LE SUICIDE EST-IL EN HAUSSE CES DERNIÈRES ANNÉES ?
Depuis de nombreuses années, les taux de suicide en France tous âges confondus connaissent une diminution constante. Ils sont passés de 17,8/100 000 habitants en 2002 à 13,4/100 000 en 2022.
Bien qu’une diminution de 14% en 10 ans (10.632 décès en 2012 et 9.200 en 2022) témoigne du caractère évitable du suicide, elle reste lentement progressive.
D’autant qu’entre 2021 et 2022, ce taux a augmenté de 0,4 point par rapport à 2021, avec une progression importante des taux de suicide chez les femmes de moins de 25 ans et chez les hommes de 85 ans ou plus. Près de cinq années après le début de la pandémie, force est de constater que les tendances identifiées se sont maintenues dans la durée. Plutôt qu’une parenthèse aux effets limités dans le temps, la crise sanitaire semble avoir accéléré et amplifié des tendances antérieures, dont les ressorts restent encore trop mal connus.

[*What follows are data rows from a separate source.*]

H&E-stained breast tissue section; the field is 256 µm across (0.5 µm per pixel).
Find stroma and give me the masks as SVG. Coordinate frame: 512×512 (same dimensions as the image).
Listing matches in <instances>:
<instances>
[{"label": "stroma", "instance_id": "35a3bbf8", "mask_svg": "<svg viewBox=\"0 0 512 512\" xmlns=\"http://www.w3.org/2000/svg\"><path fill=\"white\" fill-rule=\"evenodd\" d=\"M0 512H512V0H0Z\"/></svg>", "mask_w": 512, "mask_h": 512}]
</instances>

Selon ces nouvelles données, la baisse constante du taux de suicide, observée depuis le milieu des années 1980, semble s’essouffler, encourageant à un redoublement des efforts de prévention.
D’autant que selon une estimation basée sur le Baromètre santé de Santé publique France, et cité dans le 6ème rapport de l’Observatoire National du suicide (février 2025), entre 190.000 et 280.000 tentatives de suicide auraient eu lieu en 2021, dont environ 58 % auraient fait l’objet d’un passage aux urgences.
POURQUOI EST-CE UN PROBLÈME DE SANTÉ PUBLIQUE ?
9.200 décès par suicide ont été enregistrés en France en 2022.
Ce bilan devance de loin celui de la mortalité routière en France métropolitaine qui s’est élevée, cette même année, à 3.550 victimes soit près de 2,6 fois moins de décès que les suicides.
L’ampleur de la problématique suicidaire ne se limite pas aux décès. Penser à la mort est le propre de l’être humain ; ce n’est pas pour autant un comportement suicidaire. Par contre, en France :
- environ 4.700 personnes sur 100.000 ont des pensées suicidaires (elles concernent plus d’une personne sur 20 au cours de la vie),
- environ 400 sur 100.000 feront une tentative de suicide (chaque année, en France, on en dénombre au total près de 200.000 tentatives de suicide),
- 13 personnes sur 100.000 décèderont par suicide
- et 22 % de la population sera exposée au suicide d’un proche au cours de sa vie.
DES INÉGALITÉS FLAGRANTES
Le décès par suicide touche davantage les hommes que les femmes (3 hommes pour 1 femme). Les tentatives de suicide concernent davantage les femmes (2 femmes pour 1 homme). Les jeunes filles présentent le taux de tentative de suicide le plus élevé par rapport à toutes les autres classes d’âge, avec un pic étroit autour de 15 à 19 ans.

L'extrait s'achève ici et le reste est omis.